**WHAT THIS TASK INVOLVES:** Filter these entries, keeping only lines that hold the word "left".

**RECORDS SUPPLIED:**
********************

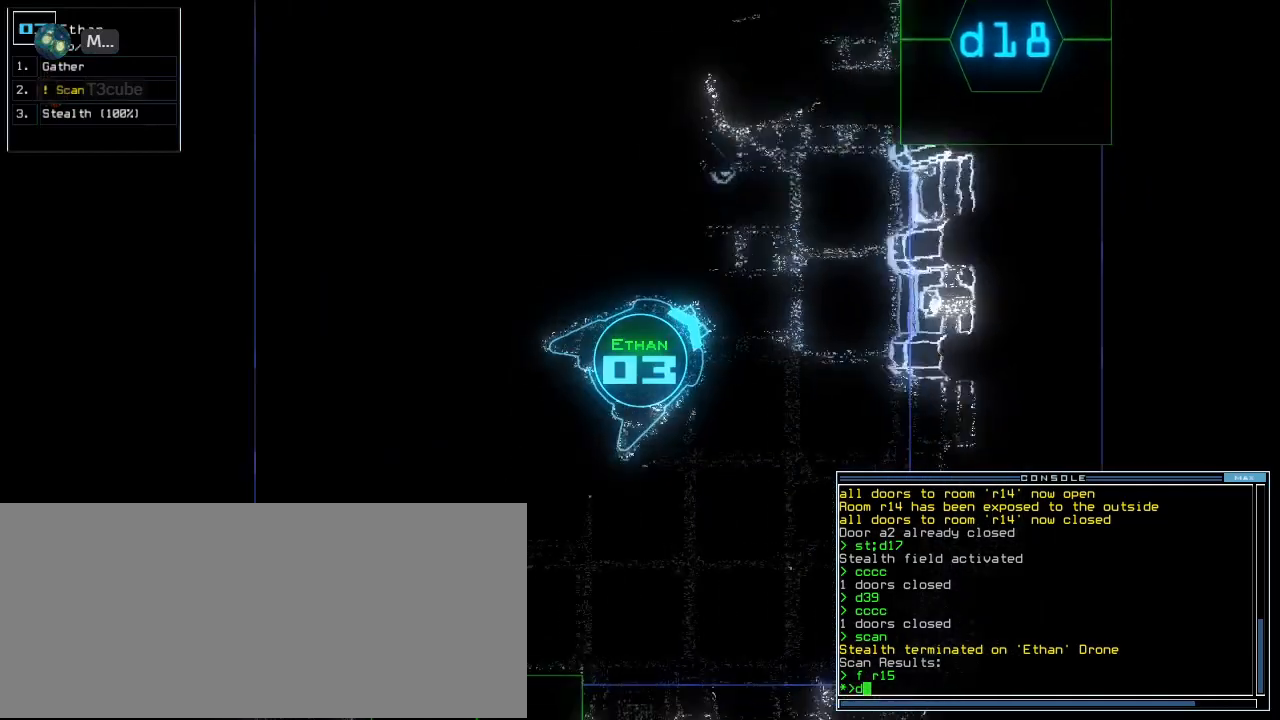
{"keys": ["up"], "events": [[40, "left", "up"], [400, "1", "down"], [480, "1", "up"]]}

********************

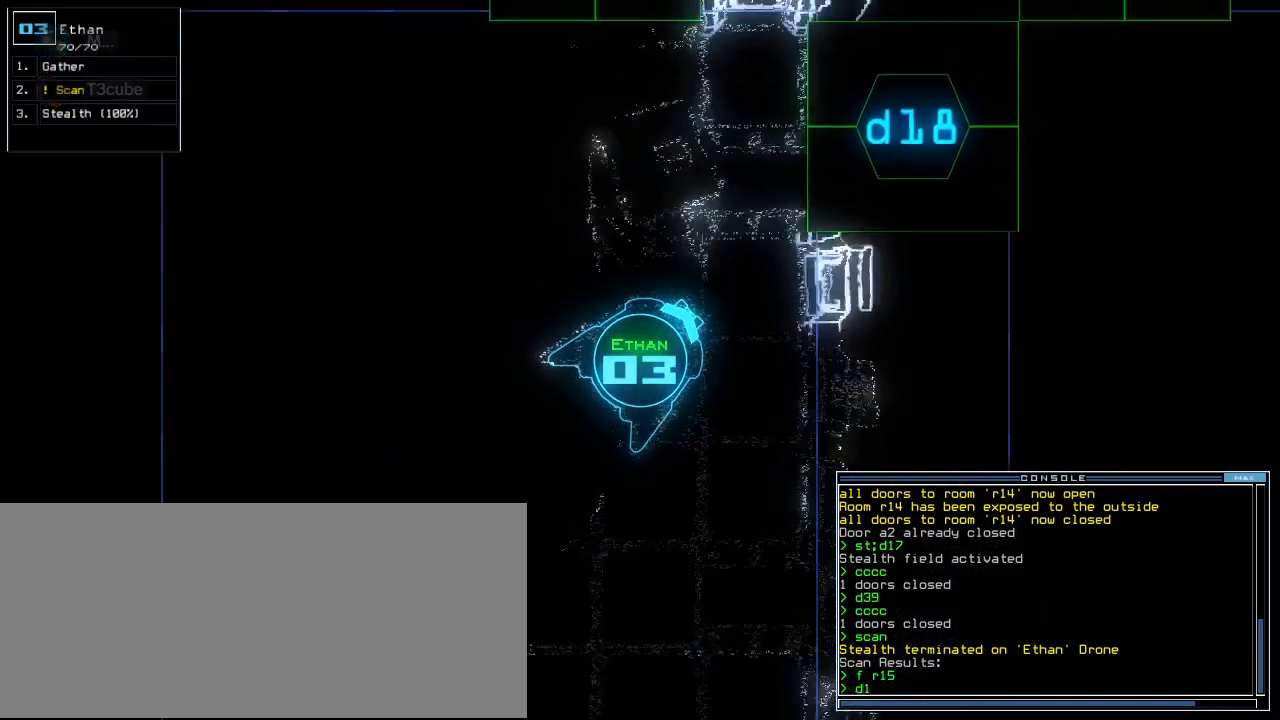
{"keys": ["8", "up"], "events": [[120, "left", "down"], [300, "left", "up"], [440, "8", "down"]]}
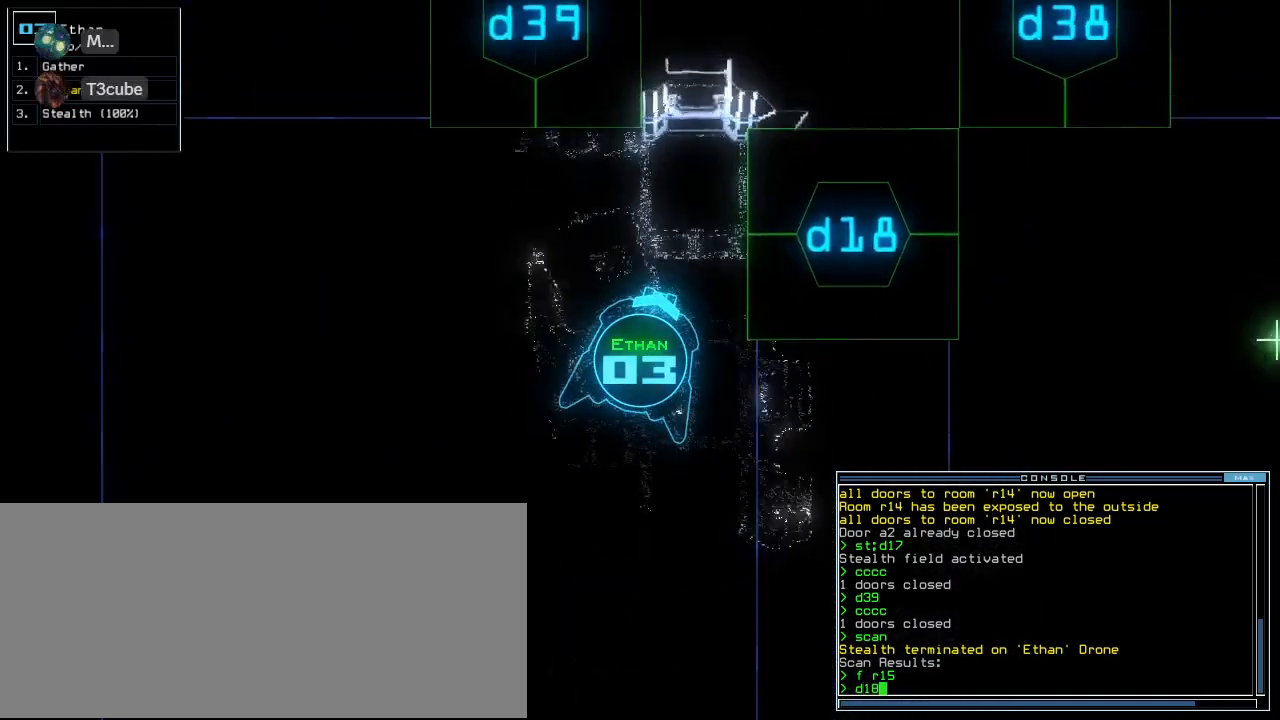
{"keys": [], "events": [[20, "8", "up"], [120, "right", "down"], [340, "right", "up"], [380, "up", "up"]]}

********************

**SOLVED PROBLEM:**
{"keys": ["up"], "events": [[40, "left", "up"], [400, "1", "down"], [480, "1", "up"]]}
{"keys": ["8", "up"], "events": [[120, "left", "down"], [300, "left", "up"], [440, "8", "down"]]}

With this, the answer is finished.